Exposition Sarah Bernhardt : la divine était connue par delà les mers
Véritable égérie mondialisée de la Belle Epoque, tous et toutes voulaient voir, approcher ou même toucher ce « monstre sacré » face auquel aucune scène – théâtres classiques ou chapiteaux de cirque de 5000 places – ne résistait.
Aussi talentueuse que dotée d’un tempérament enflammé à l’image de sa chevelure « couleur du diable », Sarah Bernhardt était autant célèbre en France que sur les cinq continents.
Cette notoriété hors-norme a préfiguré celle des superstars mondiales qui lui succéderont telles que Joséphine Baker ou, plus près de nous, les Madonna, Michael Jackson, Beyoncé et autres Taylor Swift.
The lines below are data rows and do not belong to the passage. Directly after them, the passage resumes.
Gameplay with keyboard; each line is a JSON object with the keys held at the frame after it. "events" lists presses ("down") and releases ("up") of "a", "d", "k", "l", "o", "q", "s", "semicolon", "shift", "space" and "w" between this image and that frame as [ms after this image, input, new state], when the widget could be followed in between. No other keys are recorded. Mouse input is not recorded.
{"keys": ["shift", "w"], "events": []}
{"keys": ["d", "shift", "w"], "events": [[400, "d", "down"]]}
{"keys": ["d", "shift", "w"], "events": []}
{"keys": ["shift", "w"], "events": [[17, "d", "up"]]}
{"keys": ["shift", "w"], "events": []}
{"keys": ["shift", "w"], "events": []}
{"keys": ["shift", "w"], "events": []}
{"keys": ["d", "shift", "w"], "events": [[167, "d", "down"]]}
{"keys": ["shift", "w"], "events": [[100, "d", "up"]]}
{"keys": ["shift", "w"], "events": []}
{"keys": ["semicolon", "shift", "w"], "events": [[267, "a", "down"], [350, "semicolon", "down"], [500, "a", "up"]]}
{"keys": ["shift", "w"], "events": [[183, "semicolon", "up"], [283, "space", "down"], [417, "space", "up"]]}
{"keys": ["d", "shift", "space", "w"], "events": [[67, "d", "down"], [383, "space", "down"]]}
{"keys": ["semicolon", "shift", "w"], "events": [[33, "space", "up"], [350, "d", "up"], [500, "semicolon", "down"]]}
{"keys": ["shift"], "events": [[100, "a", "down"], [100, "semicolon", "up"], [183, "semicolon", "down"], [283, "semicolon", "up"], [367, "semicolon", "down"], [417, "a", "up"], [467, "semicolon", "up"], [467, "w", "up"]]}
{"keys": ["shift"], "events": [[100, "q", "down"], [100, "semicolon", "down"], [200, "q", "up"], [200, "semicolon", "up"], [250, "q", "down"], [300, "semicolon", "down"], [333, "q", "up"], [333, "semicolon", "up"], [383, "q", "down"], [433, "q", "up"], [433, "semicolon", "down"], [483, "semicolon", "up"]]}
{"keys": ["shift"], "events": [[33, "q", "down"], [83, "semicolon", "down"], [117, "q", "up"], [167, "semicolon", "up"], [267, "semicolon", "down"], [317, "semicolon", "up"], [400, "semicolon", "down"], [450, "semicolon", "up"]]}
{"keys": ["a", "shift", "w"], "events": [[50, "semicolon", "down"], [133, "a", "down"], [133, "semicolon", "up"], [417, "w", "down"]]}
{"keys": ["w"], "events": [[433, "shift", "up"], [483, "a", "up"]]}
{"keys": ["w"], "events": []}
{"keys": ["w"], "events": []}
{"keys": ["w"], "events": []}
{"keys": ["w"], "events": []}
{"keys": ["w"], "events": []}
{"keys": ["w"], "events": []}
L’exposition au Petit Palais, en l’honneur du centenaire de sa mort, s’achève ce 27 août. L’occasion d’approcher près de 400 œuvres et objets ayant appartenu à cette artiste polymathe, tout à la fois comédienne, peintre, écrivaine ou sculptrice.
Un jeu du sort
La vie de Sarah Bernardt ressemble à s’y méprendre à la destinée de Cendrillon ou From Rags to Riches comme disent les américains : née dans un foyer misérable pour s’éteindre auréolée de gloire.
Rien ne prédestinait cette fille de courtisane – exerçant dans une maison close – à monter sur les planches et à devenir la “Divine” Sarah.
Et pourtant c’était sans compter sur un coup du destin qui lui permit de ne plus connaître la tragédie…que sur scène.
Son public appréciait tout particulièrement son jeu, excellant dans des pièces classiques (Shakespeare, Rostang, Dumas fils, Wilde…), et sa capacité de “se donner la mort comme personne” devant une foule d’admirateurs médusés, de Paris à New York, en passant par Lima et Saint-Pétersbourg.
Autoritaire, la tragédienne avait coutume de dire « si vous ne faites pas ce que je veux, j’arrête de mourir ».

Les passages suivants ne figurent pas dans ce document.